■ RECORDS ■
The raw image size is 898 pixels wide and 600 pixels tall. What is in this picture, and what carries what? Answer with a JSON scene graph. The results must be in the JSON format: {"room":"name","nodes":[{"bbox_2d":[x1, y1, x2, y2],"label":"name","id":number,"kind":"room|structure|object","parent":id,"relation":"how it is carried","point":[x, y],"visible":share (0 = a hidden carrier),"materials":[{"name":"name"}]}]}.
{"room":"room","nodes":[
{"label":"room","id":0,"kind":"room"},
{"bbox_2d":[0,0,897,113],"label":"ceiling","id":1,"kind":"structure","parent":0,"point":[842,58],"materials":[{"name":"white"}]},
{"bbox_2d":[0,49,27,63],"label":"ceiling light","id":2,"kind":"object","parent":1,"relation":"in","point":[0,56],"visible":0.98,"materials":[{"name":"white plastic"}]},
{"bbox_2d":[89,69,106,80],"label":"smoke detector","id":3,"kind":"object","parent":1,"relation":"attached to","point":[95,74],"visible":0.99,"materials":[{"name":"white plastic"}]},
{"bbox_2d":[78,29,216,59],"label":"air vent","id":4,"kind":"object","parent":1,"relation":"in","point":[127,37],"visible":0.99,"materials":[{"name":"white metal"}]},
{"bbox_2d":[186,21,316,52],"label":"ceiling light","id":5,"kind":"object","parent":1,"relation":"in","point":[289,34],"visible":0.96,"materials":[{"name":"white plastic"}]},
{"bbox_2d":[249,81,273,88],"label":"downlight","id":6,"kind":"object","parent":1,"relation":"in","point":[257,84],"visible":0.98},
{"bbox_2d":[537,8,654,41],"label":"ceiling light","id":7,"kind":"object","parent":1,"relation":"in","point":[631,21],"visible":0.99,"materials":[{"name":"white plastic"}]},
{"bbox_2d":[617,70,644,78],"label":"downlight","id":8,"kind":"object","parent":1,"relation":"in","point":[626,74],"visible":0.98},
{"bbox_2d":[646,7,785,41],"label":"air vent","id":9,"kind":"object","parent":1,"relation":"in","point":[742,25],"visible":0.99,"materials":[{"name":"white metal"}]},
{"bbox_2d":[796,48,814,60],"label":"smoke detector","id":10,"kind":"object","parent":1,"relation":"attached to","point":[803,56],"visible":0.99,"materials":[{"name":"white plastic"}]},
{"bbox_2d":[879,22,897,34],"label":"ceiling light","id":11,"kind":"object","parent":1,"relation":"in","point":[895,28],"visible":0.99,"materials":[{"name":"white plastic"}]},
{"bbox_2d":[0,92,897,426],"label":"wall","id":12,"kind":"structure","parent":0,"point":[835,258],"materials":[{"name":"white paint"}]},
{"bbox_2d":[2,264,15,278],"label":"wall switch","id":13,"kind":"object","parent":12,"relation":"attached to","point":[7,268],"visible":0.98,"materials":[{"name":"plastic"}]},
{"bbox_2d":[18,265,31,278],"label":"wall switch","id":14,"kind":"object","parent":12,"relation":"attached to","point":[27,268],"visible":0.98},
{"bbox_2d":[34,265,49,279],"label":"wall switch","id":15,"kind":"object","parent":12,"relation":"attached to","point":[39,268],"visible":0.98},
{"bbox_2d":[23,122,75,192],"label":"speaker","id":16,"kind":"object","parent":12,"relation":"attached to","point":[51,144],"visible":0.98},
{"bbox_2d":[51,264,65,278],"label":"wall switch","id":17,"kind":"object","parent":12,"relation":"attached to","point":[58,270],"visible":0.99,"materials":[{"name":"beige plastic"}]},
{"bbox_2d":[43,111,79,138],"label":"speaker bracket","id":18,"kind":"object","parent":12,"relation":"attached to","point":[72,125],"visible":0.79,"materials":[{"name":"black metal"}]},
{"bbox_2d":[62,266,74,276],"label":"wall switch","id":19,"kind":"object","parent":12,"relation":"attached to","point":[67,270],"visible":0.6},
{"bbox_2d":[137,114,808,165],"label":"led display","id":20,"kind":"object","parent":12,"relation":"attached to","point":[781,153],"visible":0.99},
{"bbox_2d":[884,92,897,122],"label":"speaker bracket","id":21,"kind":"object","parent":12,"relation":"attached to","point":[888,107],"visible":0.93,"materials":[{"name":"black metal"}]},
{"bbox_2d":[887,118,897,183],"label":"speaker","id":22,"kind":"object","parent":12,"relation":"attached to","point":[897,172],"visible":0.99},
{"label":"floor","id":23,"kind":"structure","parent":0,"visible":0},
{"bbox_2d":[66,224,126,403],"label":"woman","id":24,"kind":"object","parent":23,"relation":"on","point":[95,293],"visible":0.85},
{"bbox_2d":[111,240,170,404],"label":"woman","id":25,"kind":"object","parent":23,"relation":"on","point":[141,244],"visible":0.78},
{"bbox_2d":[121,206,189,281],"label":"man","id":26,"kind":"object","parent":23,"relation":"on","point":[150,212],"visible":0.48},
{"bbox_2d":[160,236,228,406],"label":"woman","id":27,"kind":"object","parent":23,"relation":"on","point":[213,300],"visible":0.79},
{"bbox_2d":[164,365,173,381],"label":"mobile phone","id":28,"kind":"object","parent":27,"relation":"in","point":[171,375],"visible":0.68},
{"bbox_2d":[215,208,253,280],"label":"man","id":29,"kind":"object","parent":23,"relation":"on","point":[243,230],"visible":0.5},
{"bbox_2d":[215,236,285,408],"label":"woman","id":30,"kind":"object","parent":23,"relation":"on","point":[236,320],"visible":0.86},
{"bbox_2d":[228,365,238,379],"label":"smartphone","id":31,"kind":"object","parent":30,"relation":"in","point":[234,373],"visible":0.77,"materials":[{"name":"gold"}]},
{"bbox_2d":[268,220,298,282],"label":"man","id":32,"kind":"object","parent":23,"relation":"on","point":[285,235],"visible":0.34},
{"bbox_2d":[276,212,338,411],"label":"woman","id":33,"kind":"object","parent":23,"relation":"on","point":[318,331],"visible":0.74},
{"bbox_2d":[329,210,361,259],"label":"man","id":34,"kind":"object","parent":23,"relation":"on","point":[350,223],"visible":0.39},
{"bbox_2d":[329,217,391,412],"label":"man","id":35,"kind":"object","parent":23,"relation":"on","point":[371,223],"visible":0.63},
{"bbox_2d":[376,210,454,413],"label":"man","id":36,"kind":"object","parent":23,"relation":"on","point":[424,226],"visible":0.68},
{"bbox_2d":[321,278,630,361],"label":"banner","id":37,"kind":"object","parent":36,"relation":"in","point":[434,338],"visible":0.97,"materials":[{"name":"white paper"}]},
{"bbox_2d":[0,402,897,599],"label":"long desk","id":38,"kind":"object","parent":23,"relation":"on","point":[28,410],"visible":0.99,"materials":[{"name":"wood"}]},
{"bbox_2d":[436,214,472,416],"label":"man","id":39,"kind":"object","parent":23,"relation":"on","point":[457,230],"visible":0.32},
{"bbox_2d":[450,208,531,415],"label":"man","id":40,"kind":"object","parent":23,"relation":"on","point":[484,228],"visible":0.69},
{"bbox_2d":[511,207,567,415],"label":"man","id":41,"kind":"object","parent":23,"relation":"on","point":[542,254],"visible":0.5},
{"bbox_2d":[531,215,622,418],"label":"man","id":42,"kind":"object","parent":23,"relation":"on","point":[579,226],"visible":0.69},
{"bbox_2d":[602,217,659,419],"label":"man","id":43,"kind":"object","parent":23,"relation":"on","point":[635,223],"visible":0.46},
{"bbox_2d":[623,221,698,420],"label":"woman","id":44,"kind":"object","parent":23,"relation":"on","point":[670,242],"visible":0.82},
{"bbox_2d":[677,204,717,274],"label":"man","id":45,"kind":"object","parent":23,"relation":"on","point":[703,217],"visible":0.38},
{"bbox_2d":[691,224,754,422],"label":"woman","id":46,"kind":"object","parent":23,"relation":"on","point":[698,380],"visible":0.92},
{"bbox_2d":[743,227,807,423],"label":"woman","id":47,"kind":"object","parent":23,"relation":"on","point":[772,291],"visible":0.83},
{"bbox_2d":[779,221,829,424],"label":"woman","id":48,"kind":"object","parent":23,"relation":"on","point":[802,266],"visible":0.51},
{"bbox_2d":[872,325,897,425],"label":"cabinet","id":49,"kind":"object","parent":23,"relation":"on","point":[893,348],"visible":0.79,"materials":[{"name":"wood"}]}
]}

■ PROBLEM REQUIREMENTS ■
From the material above, gather all lines that include the string "vent" and copy them.

■ RESULT OF THIS TASK ■
{"bbox_2d":[78,29,216,59],"label":"air vent","id":4,"kind":"object","parent":1,"relation":"in","point":[127,37],"visible":0.99,"materials":[{"name":"white metal"}]},
{"bbox_2d":[646,7,785,41],"label":"air vent","id":9,"kind":"object","parent":1,"relation":"in","point":[742,25],"visible":0.99,"materials":[{"name":"white metal"}]},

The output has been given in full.